1
votes

I've storm topology (1 worker) setup in which spout(in java) dequeues (using blpop) events from redis and transfers to bolts. but one observation is some events not received to bolt(in clojure, 6-spout threads, 50-bolt threads) when there is a queue of over 2 million and no warning/exceptions found in storm nimbus/supervisor/zookeeper/worker logs.

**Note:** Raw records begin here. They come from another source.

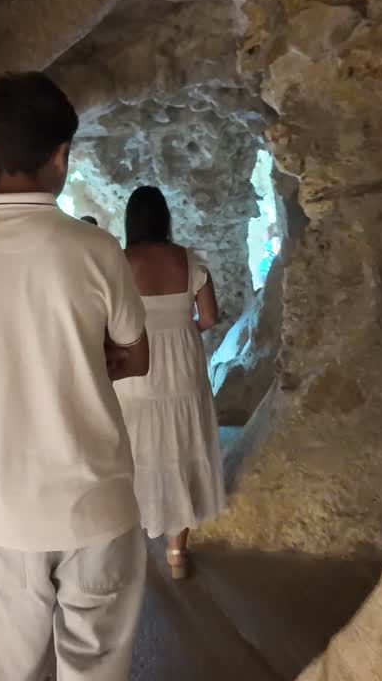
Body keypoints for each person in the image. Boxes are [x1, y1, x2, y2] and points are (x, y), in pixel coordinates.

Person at [0, 72, 150, 681]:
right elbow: (138, 353)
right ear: (62, 155)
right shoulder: (95, 249)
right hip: (97, 499)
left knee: (12, 670)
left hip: (2, 503)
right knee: (96, 667)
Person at [114, 186, 226, 579]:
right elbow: (210, 318)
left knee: (135, 450)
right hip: (183, 363)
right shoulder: (190, 260)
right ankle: (177, 554)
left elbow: (105, 319)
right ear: (165, 218)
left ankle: (133, 542)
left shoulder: (118, 262)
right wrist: (182, 327)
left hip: (135, 362)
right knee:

Locally this scenario is not replicating with dummy data. There is no network lag/packet loss is seen in cluster. avg processing latency is 100ms. How to find cause to fix it on production.

(ns event-processor
  (:import [backtype.storm StormSubmitter LocalCluster]
           java.util.UUID
           storm_jedis.RedisQueueSpout
           )
  (:use [backtype.storm clojure config])
  (:require [clojure.tools.logging :as log])
  (:require [clj-redis.client :as redis])
  (:import (redis.clients.jedis Jedis JedisPool JedisPoolConfig))
  (:gen-class))

(defmacro process-event [tuple]
    (log/info "processing event")
    )

(defbolt execute-ls-closure ["word"] {:prepare true}
  [conf context collector]
  (let [counts (atom {})]

    (bolt
     (execute [tuple]
       (let [
        timestart (. System currentTimeMillis)
        tuple-message (.get (get tuple "message") 0)
        string-to-emit (process-event tuple)
        ]
        (emit-bolt! collector [string-to-emit] :anchor tuple)
        (ack! collector tuple)
        )))))

(defn mk-topology []

  (topology
   ;{"1" (spout-spec sentence-spout)
   {"1" (spout-spec redis-spout :p 6)
                     }
   {"3" (bolt-spec {"1" :shuffle }
                   execute-ls-closure
                   :p 50)
                   }))

(defn run-local! []
  (let [cluster (LocalCluster.)]
    (.submitTopology cluster "word-count" {TOPOLOGY-DEBUG true} (mk-topology))
    (Thread/sleep 10000)
    (.shutdown cluster)
    ))

(defn submit-topology! [name]
  (StormSubmitter/submitTopology
   name
   {TOPOLOGY-DEBUG true
    TOPOLOGY-WORKERS 1}
   (mk-topology)))

(defn -main
  ([]
   (run-local!))
  ([name]
   (submit-topology! name)))
1
I found on debugging that spout dequeues properly but doesn't pass event to bolt and with no exceptions/warnings at all , and topology message timeout is 1hr, pending is 5k, batchsize is 65k.al.moorthi

1 Answers

2
votes

If it doesn't slow down your topology too much, you can enable debug logging with Config.setDebug(true) https://github.com/apache/storm/blob/f2ced23fa4e3f699558663baef4ee582ee148fa2/storm-client/src/jvm/org/apache/storm/Config.java#L1763.

Otherwise, I'd try adding some debug logging to your bolts, and enabling logging for your Redis spout, to figure out if the tuples are getting lost by Storm or by the Redis integration.

Also I note that you're using an old Storm version. You could try upgrading.